The real downfall of the film as a Troma film is the disappearance of Toxie toward the end, as the Devil reduces him to Melvin Junko again–but Mark Torgl declined (or wasn’t asked, no one seems sure) to reprise the role (luckily he changed his mind for the fourth film) and so we’re left with Michael J. Kaplan’s performance. As Lloyd himself notes, Kaplan is actually pretty good, but this is the point where the characters in the film disappear from Troma-style “person as caricature” completely into “caricature.” Where Torgl was a guy who could play a believable schmoe of a geek you might stumble across, Kaplan is played up as the caricature of one, with red mullet, buck teeth, fake pimples and Jerry Lewis mannerisms. This is distracting even in youth (but then I’ve always had a firm stance against actor replacement, wherever possible to avoid it), but the reality is that we’ve already changed Toxies, and now we have nothing left to tie this to even the preceding film, let alone the original. Rick Collins does a fair job at distracting from this in a pretty good looking green devil costume, but it’s hard to notice when we’ve got neither Toxie nor Melvin to root for. This Melvin (“Little Melvin” as the characters and credits call him) is annoying and obnoxious, with a falsely nasal voice and little to like.
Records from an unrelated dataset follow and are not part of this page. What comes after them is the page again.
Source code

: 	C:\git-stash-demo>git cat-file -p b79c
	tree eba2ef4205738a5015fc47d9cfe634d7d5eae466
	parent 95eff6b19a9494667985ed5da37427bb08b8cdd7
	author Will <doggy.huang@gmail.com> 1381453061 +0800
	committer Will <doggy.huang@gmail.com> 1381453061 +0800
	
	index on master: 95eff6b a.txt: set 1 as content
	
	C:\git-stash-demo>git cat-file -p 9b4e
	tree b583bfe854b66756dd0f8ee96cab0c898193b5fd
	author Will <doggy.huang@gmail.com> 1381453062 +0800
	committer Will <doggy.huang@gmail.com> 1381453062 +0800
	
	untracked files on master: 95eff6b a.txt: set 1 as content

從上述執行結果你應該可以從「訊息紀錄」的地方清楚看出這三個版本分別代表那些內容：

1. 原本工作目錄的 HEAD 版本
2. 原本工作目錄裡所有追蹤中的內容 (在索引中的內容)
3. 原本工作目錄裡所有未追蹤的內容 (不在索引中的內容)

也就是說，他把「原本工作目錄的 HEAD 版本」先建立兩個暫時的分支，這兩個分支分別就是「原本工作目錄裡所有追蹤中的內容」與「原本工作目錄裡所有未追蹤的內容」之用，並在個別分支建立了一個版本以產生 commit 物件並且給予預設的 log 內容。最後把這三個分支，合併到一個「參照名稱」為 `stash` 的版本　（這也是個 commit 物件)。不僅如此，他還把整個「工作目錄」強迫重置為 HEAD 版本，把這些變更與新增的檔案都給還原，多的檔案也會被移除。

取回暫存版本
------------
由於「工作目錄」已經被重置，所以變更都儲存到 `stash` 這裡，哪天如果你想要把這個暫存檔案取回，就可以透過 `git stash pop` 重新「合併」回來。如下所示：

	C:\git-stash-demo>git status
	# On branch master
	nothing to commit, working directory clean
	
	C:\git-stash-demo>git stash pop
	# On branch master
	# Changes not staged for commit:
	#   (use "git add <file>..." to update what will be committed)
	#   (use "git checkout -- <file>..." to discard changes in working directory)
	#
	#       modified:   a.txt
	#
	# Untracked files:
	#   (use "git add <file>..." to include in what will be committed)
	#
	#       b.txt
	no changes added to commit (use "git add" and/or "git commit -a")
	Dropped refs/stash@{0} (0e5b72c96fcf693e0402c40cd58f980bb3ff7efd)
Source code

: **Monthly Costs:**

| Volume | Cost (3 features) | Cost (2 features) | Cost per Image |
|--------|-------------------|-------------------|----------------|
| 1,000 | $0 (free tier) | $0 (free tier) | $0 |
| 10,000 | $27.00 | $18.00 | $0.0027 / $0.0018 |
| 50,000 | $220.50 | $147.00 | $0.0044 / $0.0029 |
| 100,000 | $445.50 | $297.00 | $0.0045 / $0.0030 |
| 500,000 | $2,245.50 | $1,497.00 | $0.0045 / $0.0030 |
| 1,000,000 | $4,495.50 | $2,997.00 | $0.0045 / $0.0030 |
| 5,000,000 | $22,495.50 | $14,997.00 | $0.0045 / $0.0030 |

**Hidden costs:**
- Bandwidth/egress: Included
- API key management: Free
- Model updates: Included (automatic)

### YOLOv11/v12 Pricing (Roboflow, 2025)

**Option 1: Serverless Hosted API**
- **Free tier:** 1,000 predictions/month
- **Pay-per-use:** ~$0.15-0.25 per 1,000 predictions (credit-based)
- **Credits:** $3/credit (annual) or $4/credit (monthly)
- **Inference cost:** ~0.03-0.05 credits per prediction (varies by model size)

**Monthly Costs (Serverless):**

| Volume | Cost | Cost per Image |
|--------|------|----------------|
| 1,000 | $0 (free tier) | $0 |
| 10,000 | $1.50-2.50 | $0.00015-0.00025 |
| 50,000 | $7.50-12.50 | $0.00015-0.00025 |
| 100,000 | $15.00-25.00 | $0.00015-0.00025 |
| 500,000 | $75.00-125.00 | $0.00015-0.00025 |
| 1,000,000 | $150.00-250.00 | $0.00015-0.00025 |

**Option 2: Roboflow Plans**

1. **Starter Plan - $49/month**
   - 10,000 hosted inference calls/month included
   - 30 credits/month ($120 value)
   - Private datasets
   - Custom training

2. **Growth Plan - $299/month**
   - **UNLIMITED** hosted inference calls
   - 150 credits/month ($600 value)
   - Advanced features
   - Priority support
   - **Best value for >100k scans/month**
This isn’t the dregs of film, though, as folks who don’t get Troma will surely believe, but also as hardcore fans of early 80s Troma will likely agree. It’s one of the weakest, to be sure, but really not all bad. It stays entertaining, bringing Toxie a little more into the “superhero” and “comic book” realms, as the second film began things.

But I liked the second Class of Nuke ‘Em High, so what do I know?

*No, I didn’t fall asleep on my keyboard: Hideously Deformed Urban Professional Creature of Superhuman Size and Strength.